Large Language Models Revolutionize Text Mining with Minimal Human Effort

Transforming unstructured text into structured and meaningful forms is a fundamental step in text mining, but existing methods rely heavily on domain expertise and manual curation, making it expensive and time-consuming. A new two-phase framework, TnTLLM, employs Large Language Models (LLMs) to automate label generation and assignment with minimal human effort. The approach involves iterative reasoning and refinement of labels, followed by LLM-based data labeling. This framework has the potential to revolutionize text mining by providing a more efficient, effective, and scalable approach, eliminating manual curation and expertise requirements.

Can Large Language Models Revolutionize Text Mining?

The process of transforming unstructured text into structured and meaningful forms, organized by useful category labels, is a fundamental step in text mining for downstream analysis and application. However, most existing methods for producing label taxonomies and building text-based label classifiers still rely heavily on domain expertise and manual curation, making the process expensive and time-consuming.

This challenge is particularly pronounced when the label space is underspecified and large-scale data annotations are unavailable. In this paper, we address these challenges with Large Language Models (LLMs), whose prompt-based interface facilitates the induction and use of large-scale pseudo labels.
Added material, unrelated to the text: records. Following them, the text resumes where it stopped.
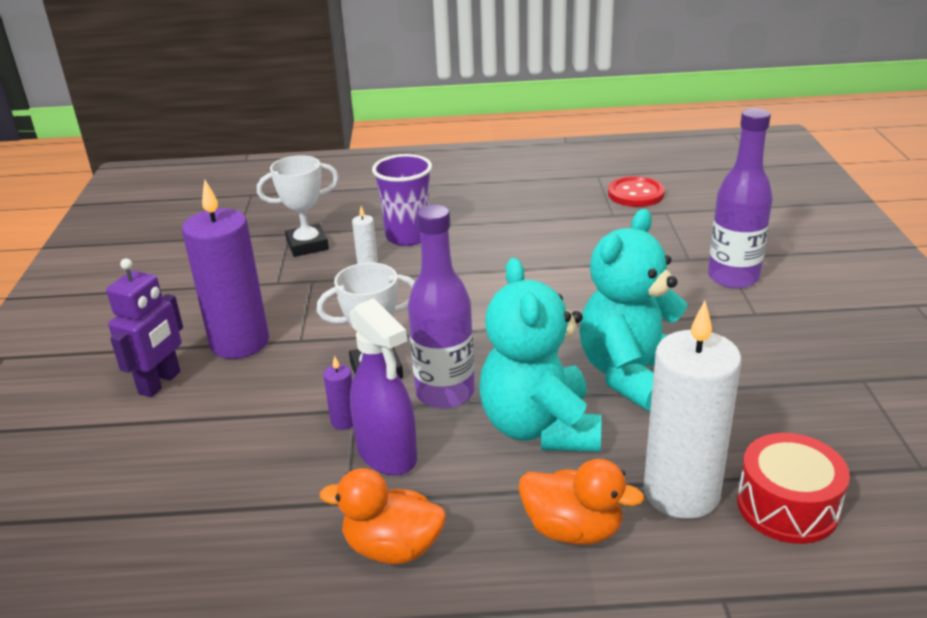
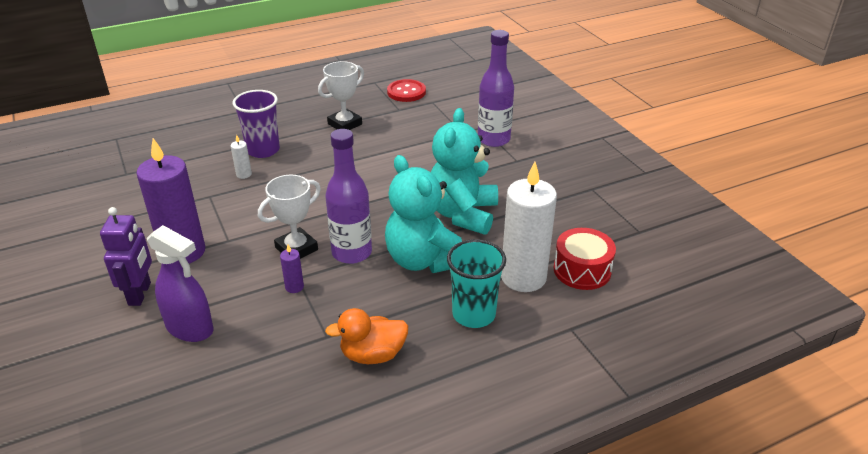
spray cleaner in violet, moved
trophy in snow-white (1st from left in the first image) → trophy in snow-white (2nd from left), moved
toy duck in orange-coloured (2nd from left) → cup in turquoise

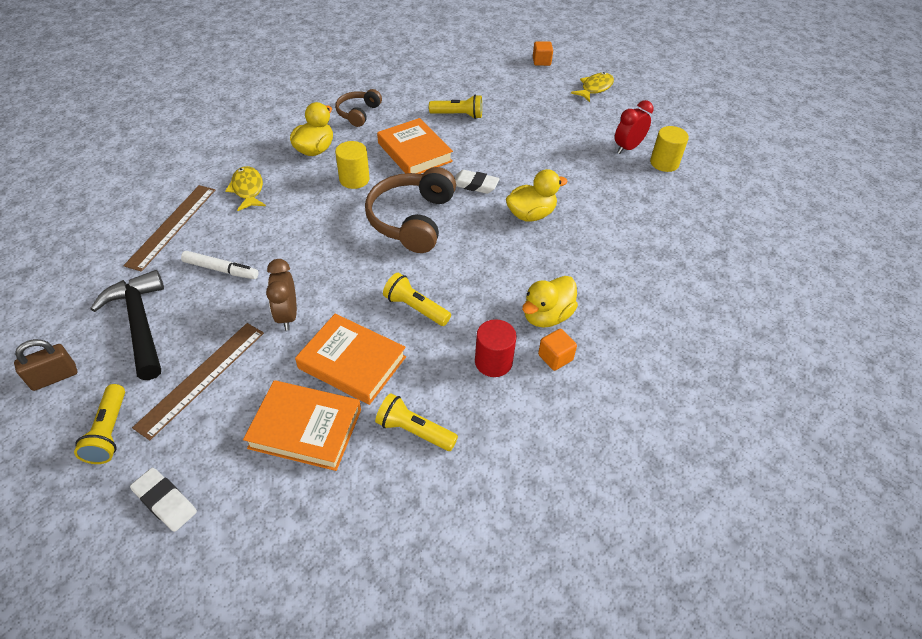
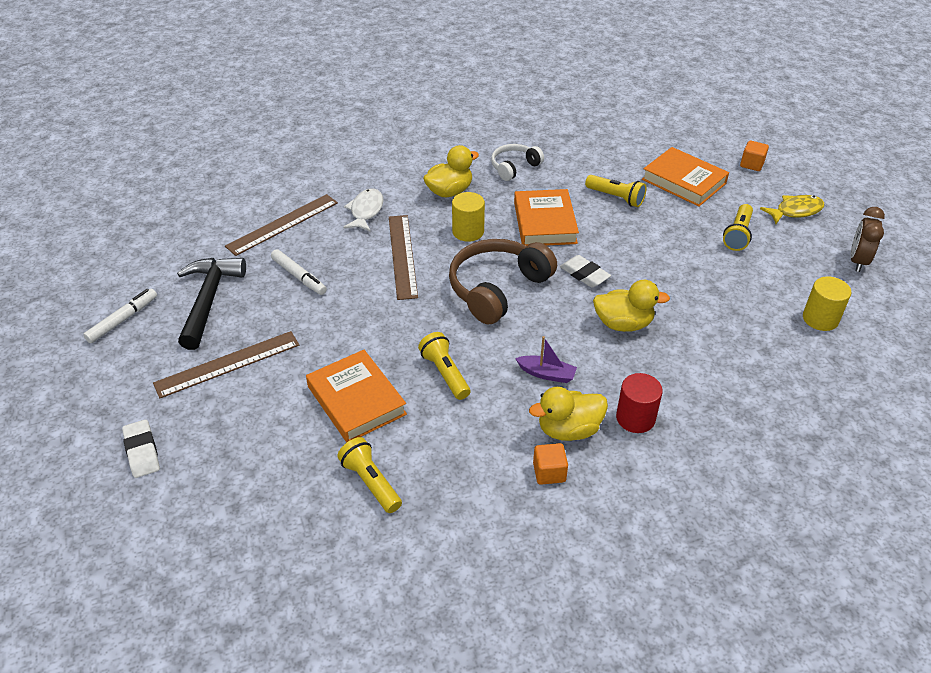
lock in brown → marker in snow-white (1st from left)
fish figure in bright yellow (1st from left) → fish figure in snow-white
- → straightedge in brown (3rd from left)
headphones in brown (1st from left) → headphones in snow-white
- → sailboat in violet
cylinder in red, moved
hardcover in orange-coloured (1st from left in the first image) → hardcover in orange-coloured (3rd from left), moved
flashlight in bright yellow (1st from left in the first image) → flashlight in bright yellow (4th from left), moved
bedside clock in brown, moved
bedside clock in red → -

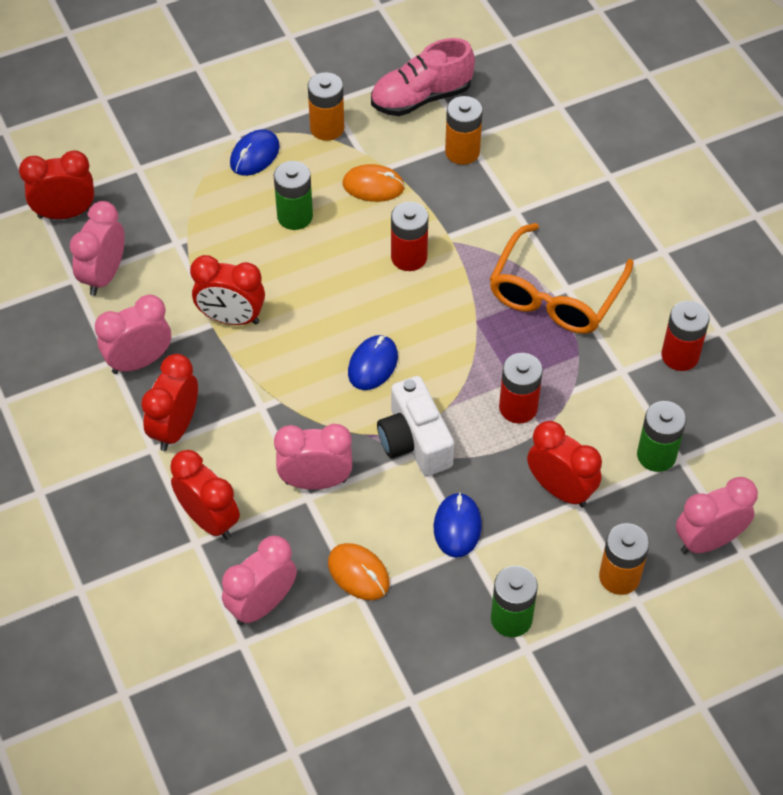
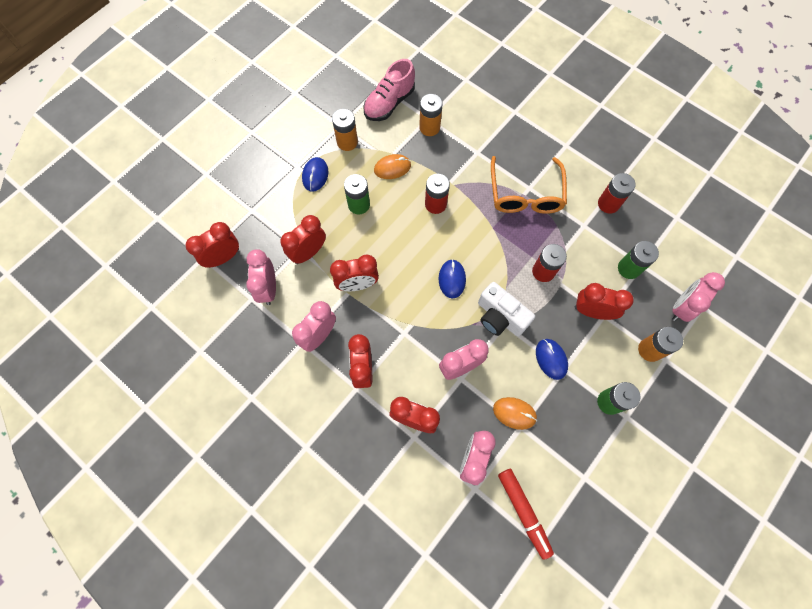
- → bedside clock in red (2nd from left)
- → marker in red

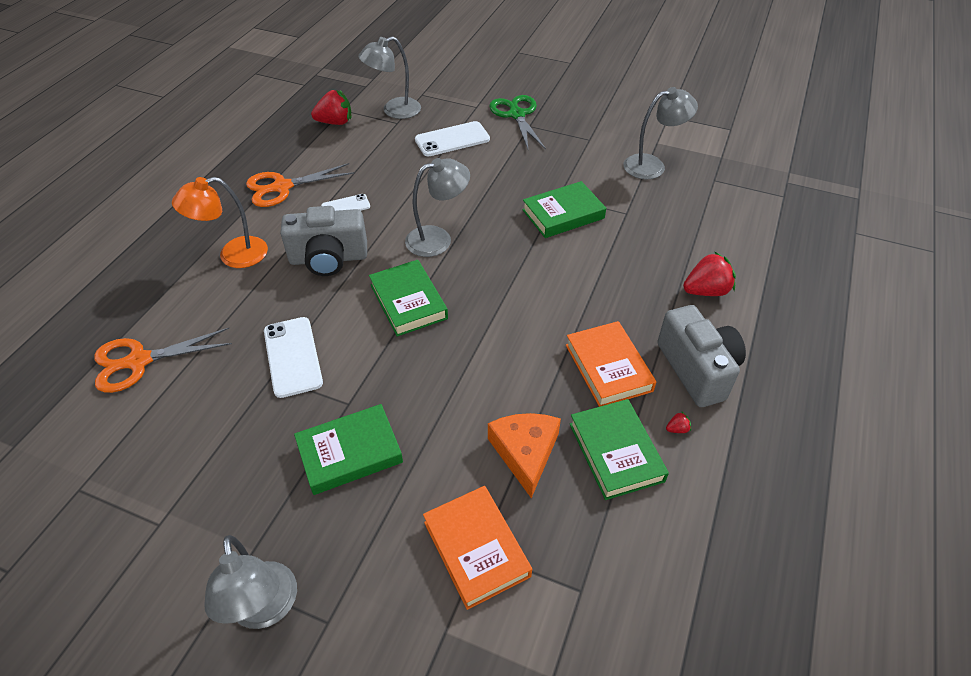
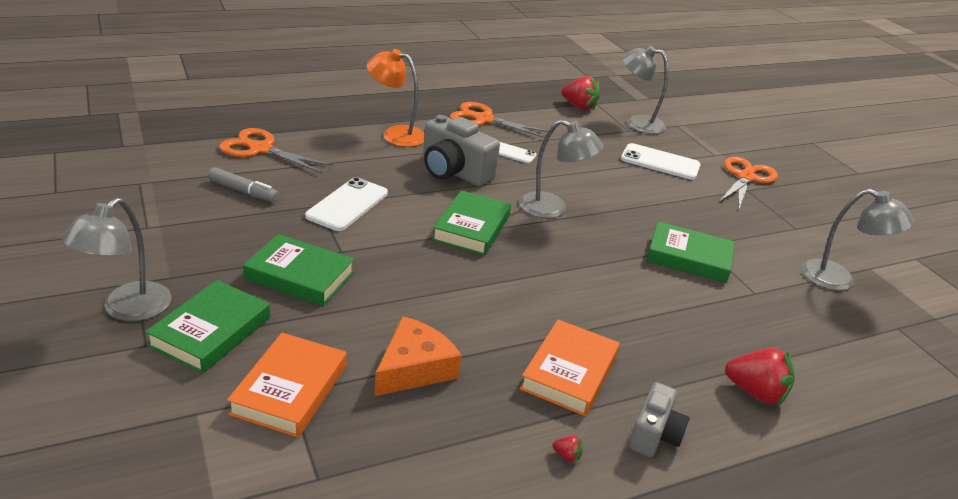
hardcover in leaf-green (4th from left in the first image) → hardcover in leaf-green (1st from left), moved
- → marker in gray
camera in gray (2nd from left), x0.60
shears in leaf-green → shears in orange-coloured (3rd from left)

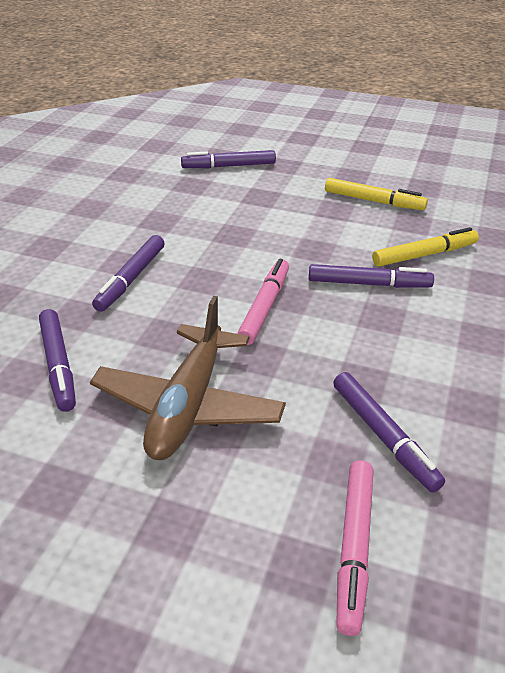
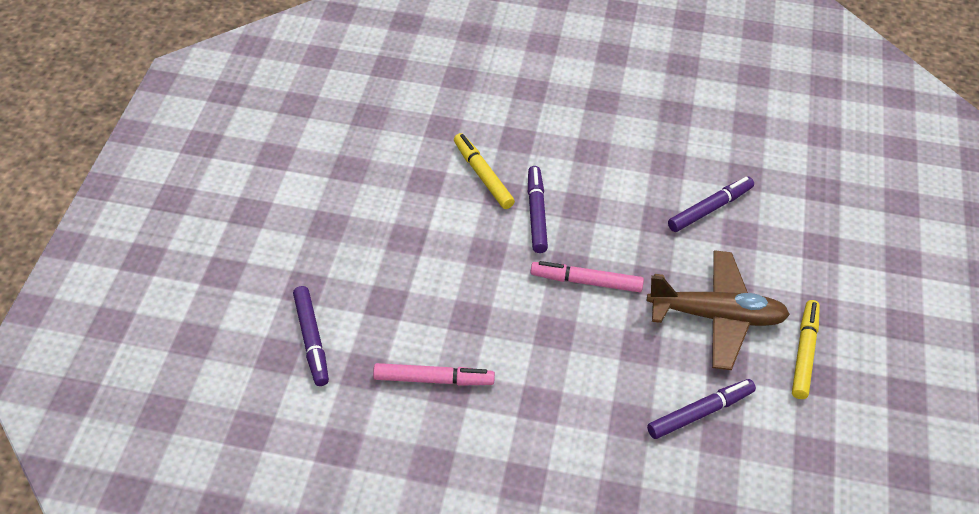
marker in pink (2nd from left in the first image) → marker in pink (1st from left), moved
marker in bright yellow (1st from left in the first image) → marker in bright yellow (2nd from left), moved
marker in violet (2nd from left) → -

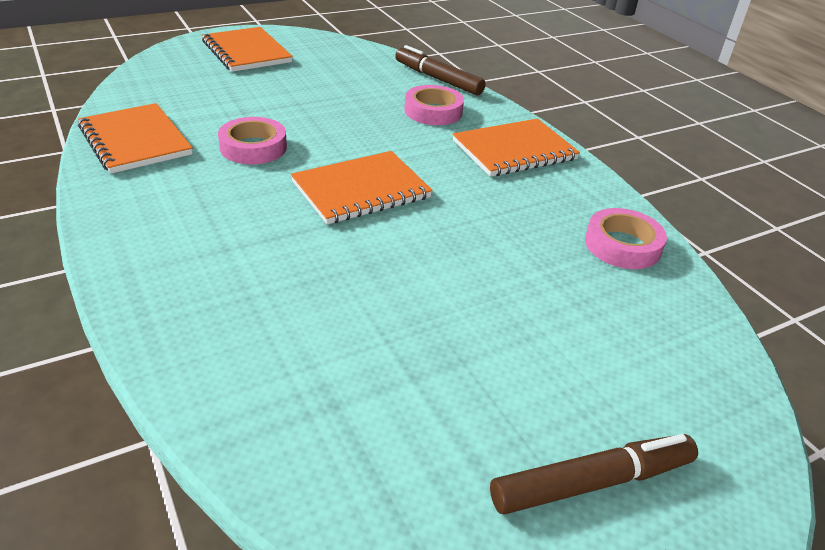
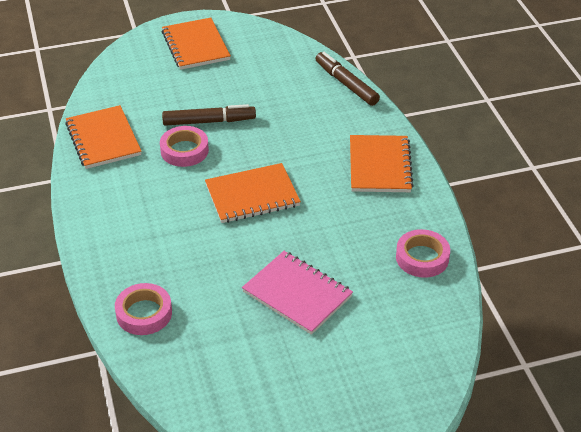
tape in pink (2nd from left in the first image) → tape in pink (1st from left), moved
marker in brown (2nd from left in the first image) → marker in brown (1st from left), moved
- → exercise book in pink
exercise book in orange-coloured (4th from left), 75 degrees counterclockwise

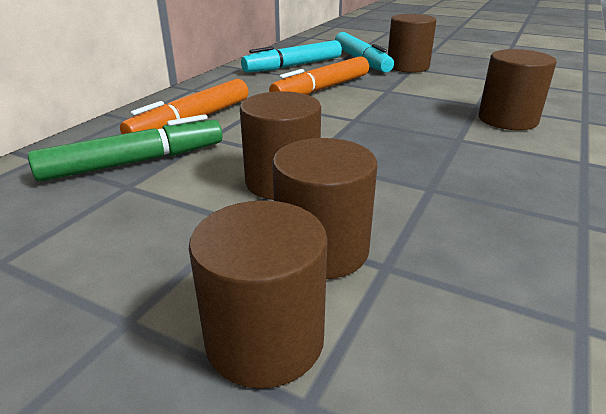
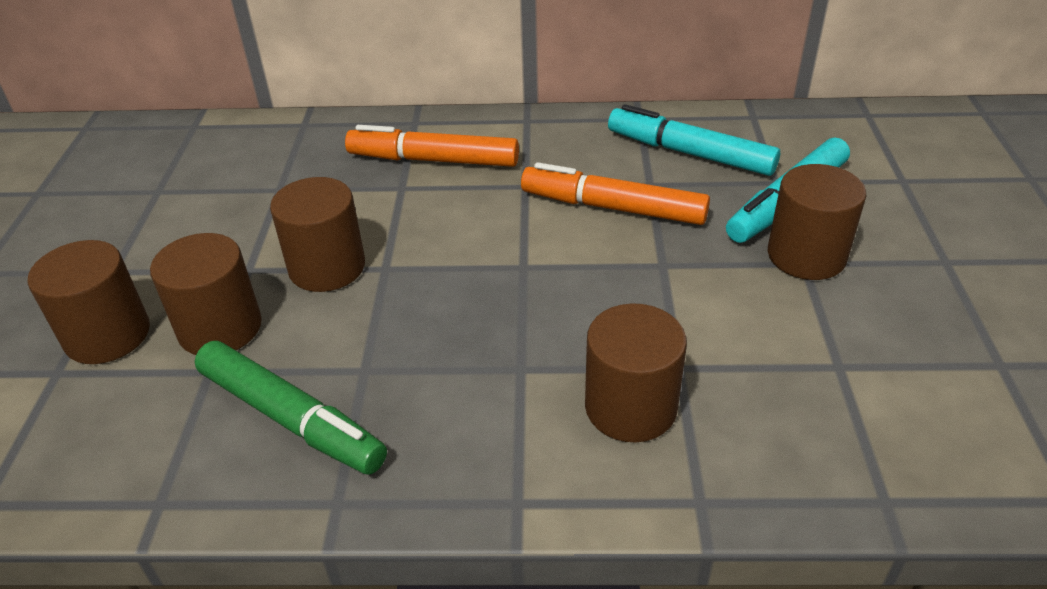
marker in leaf-green, moved

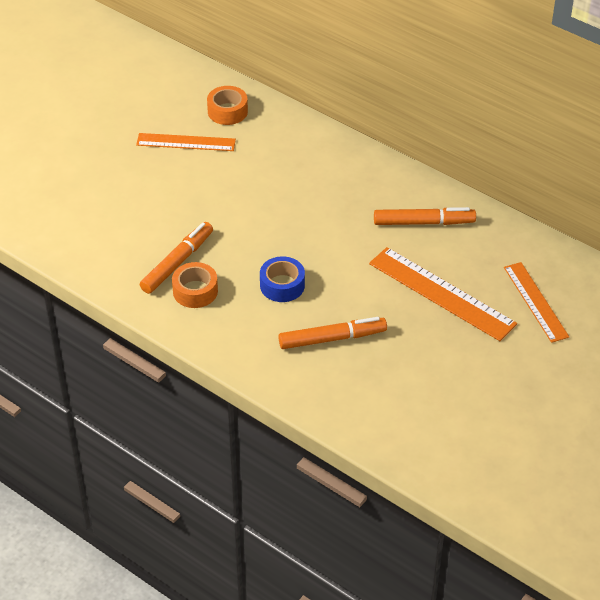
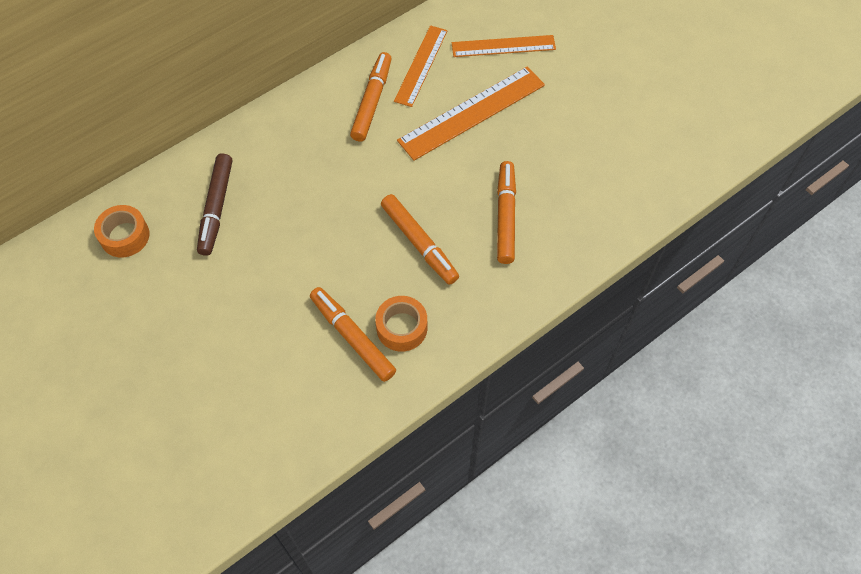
- → marker in brown
tape in blue → marker in orange-coloured (3rd from left)
straightedge in orange-coloured (1st from left), moved

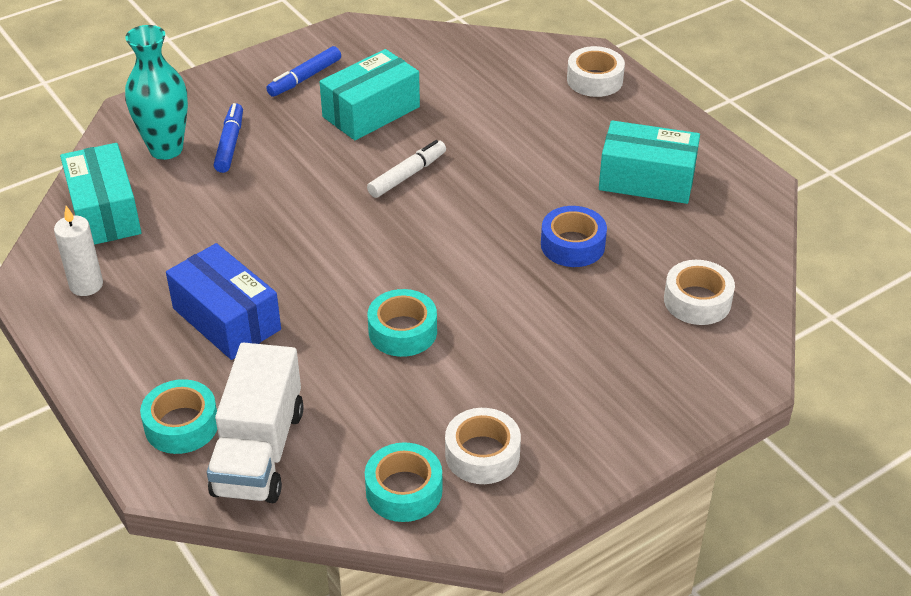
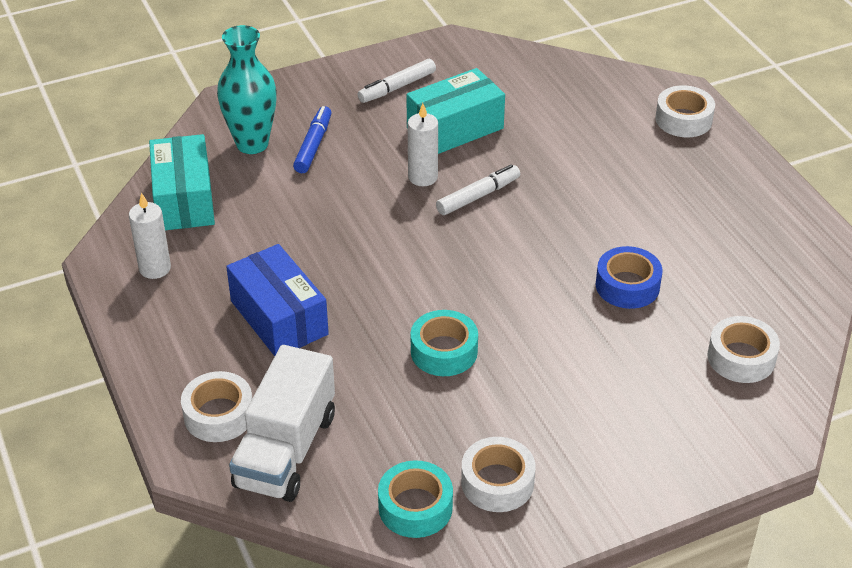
tape in turquoise (1st from left) → tape in snow-white (1st from left)
marker in blue (2nd from left) → marker in snow-white (1st from left)
- → wax candle in snow-white (2nd from left)
parcel in turquoise (3rd from left) → -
The TnTLLM Framework: A Two-Phase Approach

We propose a two-phase framework, called TnTLLM, that employs LLMs to automate the process of end-to-end label generation and assignment with minimal human effort for any given use case. In the first phase, we introduce a zero-shot multistage reasoning approach, which enables LLMs to produce and refine a label taxonomy iteratively.

This approach involves several key steps. First, the LLM is prompted with a set of seed labels, which are used as a starting point for the label generation process. The LLM then uses its language understanding capabilities to generate new labels based on the seed labels, using a combination of natural language processing (NLP) and machine learning techniques.

The generated labels are then refined through an iterative process, where the LLM is prompted with additional information and feedback to improve the accuracy and relevance of the labels. This process continues until the desired level of precision is achieved.

Phase Two: Using LLMs as Data Labelers

In the second phase, the LLM is used as a data labeler, which yields training samples for downstream machine learning models. The LLM is prompted with a set of unlabeled text data and uses its language understanding capabilities to assign labels to each sample.

This approach has several advantages over traditional methods. First, it eliminates the need for manual labeling, which can be time-consuming and expensive. Second, it allows for the use of large-scale datasets, which can provide more accurate and robust results.

The Benefits of TnTLLM

The TnTLLM framework offers several benefits over traditional text mining methods. First, it automates the process of label generation and assignment, reducing the need for manual curation and expertise. Second, it allows for the use of large-scale datasets, which can provide more accurate and robust results.

Third, the framework is highly flexible and adaptable, allowing it to be applied to a wide range of text mining tasks and domains. Finally, the use of LLMs as data labelers eliminates the need for manual labeling, reducing the time and cost associated with traditional methods.

Conclusion

In this paper, we have proposed a two-phase framework, called TnTLLM, that employs Large Language Models (LLMs) to automate the process of end-to-end label generation and assignment with minimal human effort. The framework consists of two phases: a zero-shot multistage reasoning approach for generating and refining a label taxonomy, and using LLMs as data labelers to yield training samples.

The benefits of TnTLLM include automating the process of label generation and assignment, allowing for the use of large-scale datasets, and eliminating the need for manual labeling. The framework has the potential to revolutionize text mining by providing a more efficient, effective, and scalable approach to transforming unstructured text into structured and meaningful forms.

Future Work

Future work includes exploring the application of TnTLLM to other domains and use cases, such as sentiment analysis, entity recognition, and topic modeling. Additionally, we plan to investigate the use of other LLM architectures and techniques to further improve the accuracy and efficiency of the framework.

Acknowledgments

We would like to thank our colleagues at Microsoft for their contributions to this work. We also acknowledge the support of the University of Washington and the National Science Foundation (NSF) for funding this research.